Seafood exports down in 2015

Overall fish and seafood exports by Vietnamese producers fell a walloping 14.5% for 2015 compared to 2014 to US$6.7 billion, with shrimp sales plummeting 30% to US$3 billion, roughly the same global sales figure as Ecuador.
The Vietnam Association of Seafood Exporters and Producers (VASEP) has reported preliminary estimates show that the Southeast Asian nation’s overseas consignments of shrimp dropped precipitously for 2015.

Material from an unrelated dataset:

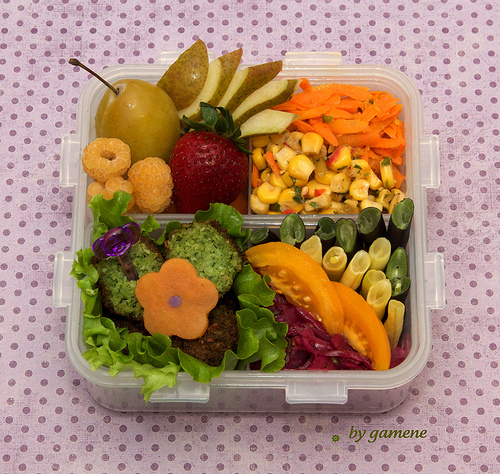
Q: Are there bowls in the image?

Official statistics show Vietnam, as opposed to Ecuador, has a less focused shotgun approach to shrimp, fish and other seafood exports with shipments to innumerable less targeted markets in some 164 countries.
Chairman Ngo Van Ich of VASEP said the shrimp industry clearly has fallen into a state of disarray brought about by a lack of market focus, emphasis on quality and the failure to develop a targeted winning competitive strategy.
Ich said Ecuador’s success in the Asian market should serve as a wakeup call to those in the shrimp industry.
Meanwhile, statistics from the Department of Agriculture and Rural Development in the Cau Ngang District of Tra Vinh Province show that 52% of the 6,000 farmers in the region suffered losses or just broke even in 2015.
Chairman Vo Bang Truc of Thanh Phuoc Commune People’s Committee in turn reported most farmers in the commune and surrounding region were hard hit by shrimp diseases and 80-90% incurred losses for the year.
Most leading experts say the problem has little if anything to do with exchange rates- but has everything to do with a lack of focus on food safety, quality, appropriate business strategy and meeting the needs of the global consumer.
The bottom line is that overall shrimp production and exports out of Ecuador in 2015 were at record levels and trended 12.5% higher per month throughout the year compared to 2014, capturing the Asian market.

Meanwhile, Ecuador’s shrimp farming industry seems to have found a formula for success and they are rapidly becoming the dominant force to reckon with in Asian markets, with exports to China up sharply in 2015.

Official statistics through November show Ecuador’s shrimp exports, led by head-on frozen shrimp, to all Asian markets surged 65% over the same period last year to roughly 350,000 metric tons (US$3.0 billion).
Most of the shipments were bound for China, as sales to Asian customers exploded to 42.5% of the South American nation’s overall exports to major markets for the year, followed by the EU (at 30%) and US (at 23.7%),
Leading producers say they prefer to harvest head on shrimp as it keeps their labour costs down and prioritize the Chinese and EU markets where buyers generally prefer head-on shrimp.
Such shrimp are also used for reprocessing in China and other Asian markets.
Additionally, they concentrate on markets such as China and the EU where buyers tend to prefer 41 and smaller count shrimp, which command a much higher price than in other markets such as the US.
The crux of the matter is that Ecuadorian producers focus on satisfying the Asian and EU markets and put the US market on the back burner, according to Jose Campasano, president of Ecuador’s Chamber of Aquaculture.
In a recent widely reported statement to the press, Campasano said Ecuador’s strategy is for a sustainable growth rate that guarantees quality for consumers and profits for farmers, adding he believes a 10-15% advance in the Asian market in 2016 is within grasp.